Cadence and NVIDIA Unveil Groundbreaking Generative AI and Accelerated Compute-Driven Innovations - Cadence’s Orion molecular design platform will be integrated with NVIDIA’s generative AI tool, BioNeMo, to accelerate therapeutic design capabilities and shorten time to trusted results in drug discovery. The combined platform will enable pharmaceutical companies to quickly and reliably generate and assess design hypotheses across various therapeutic modalities, including biologics, peptides, and small molecules, using on-demand GPU access. BioNeMo models will provide structure prediction, small molecule generation, and molecular property prediction, which can be further profiled and iteratively enhanced and designed with Orion tools.

Find more customer stories on NVIDIA’s Customer Stories and Technical Blog pages.

BioNeMo Framework: Fundamentals#

BioNeMo Framework provides versatile functionalities for developing and training large-scale biology-based models. BioNeMo allows users to build and train biomolecular models by providing access to pre-trained models and common model components for accelerating drug discovery workflows. Built for supercomputing scale, the framework allows developers to easily configure and train distributed multi-node jobs with minimal code.

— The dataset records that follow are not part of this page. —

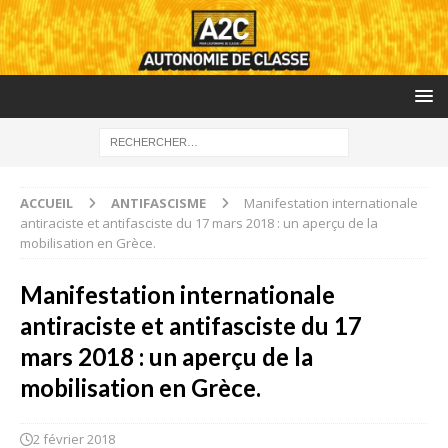
ACCUEIL
ANTIFASCISME
Manifestation internationale
antiraciste et antifasciste du 17 mars 2018 : un aperçu de la
mobilisation en Grèce.
Manifestation internationale
antiraciste et antifasciste du 17
mars 2018 : un aperçu de la
mobilisation en Grèce.
2 février 2018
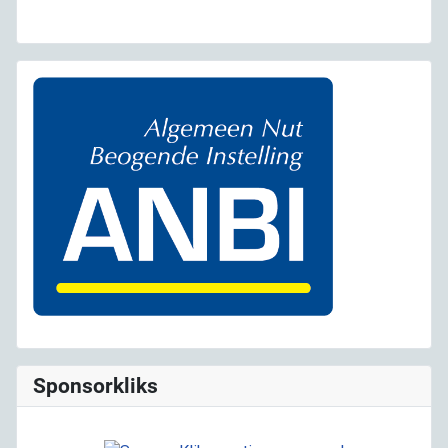
Sponsorkliks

BioNeMo is built on NeMo, a scalable and cloud-native generative AI framework for researchers to create, customize, and deploy large language models (LLMs). NeMo provides a robust environment for working with large learning models, including NVIDIA Megatron models. The BioNeMo Framework provides enhancements to PyTorch Lighting, such as hyperparameter configurability with YAML files and checkpoint management. Users can conveniently and quickly train models using these features, test them for desired tasks, and integrate them alongside existing applications.

Some of the key features of BioNeMo Framework are:

  • Development and training of large transformer models using NVIDIA’s Megatron framework.

  • Easy to configure multi-GPU, multi-node training with data parallelism, model parallelism, and mixed precision.

  • Model training recipes that can be readily implemented on DGX compute infrastructure.

  • Logging with Tensorboard and Weights and Biases to monitor the model training process.

BioNeMo Framework: Available Models#

State-of-the-art models are being continually integrated into the BioNeMo Framework. The available catalog consists of: 1) Models developed by NVIDIA, 2) Models contributed by NVIDIA’s ecosystem partners, and 3) Community models further enhanced by NVIDIA to take advantage of GPU acceleration. The BioNeMo Framework currently offers the following pre-trained models:

Model

Modality

Uses

MegaMolBART

Small Molecule

Representation Learning + Molecule Generation

MolMIM

Small Molecule

Representation Learning + Molecule Generation

ESM-1nv

Protein

Representation Learning

ESM-2nv 650M

Protein

Representation Learning

ESM-2nv 3B

Protein

Representation Learning

EquiDock DIPS Model

Protein

Protein-Protein Complex Formation

EquiDock DB5 Model

Protein

Protein-Protein Complex Formation

OpenFold

Protein

Protein Structure Prediction

ProtT5nv

Protein

Representation Learning

DiffDock Confidence Model

Protein + Molecule

Generation of Ligand Poses

DiffDock Score Model

Protein + Molecule

Generation of Ligand Poses

DNABERT

DNA

Representation Learning

Geneformer

Single Cell

Representation Learning

When building your workflow, take the following steps to choose the right model:

  1. Consider the model size and assess your compute availability, as larger models demand significant computational resources.

  2. Examine your data type, as different models are designed for specific data types such as DNA, RNA, protein, small molecule, or mixed data.

  3. Define the target outcome of your workflow, whether it’s generation, property prediction, or other tasks.

Use the detailed information in each Model Card, which provides insights into the training data, compute requirements, capabilities, and optimizations of each model. By reviewing these Model Cards carefully, you can select a model that aligns with your workflow, ultimately maximizing the effectiveness and efficiency of your research.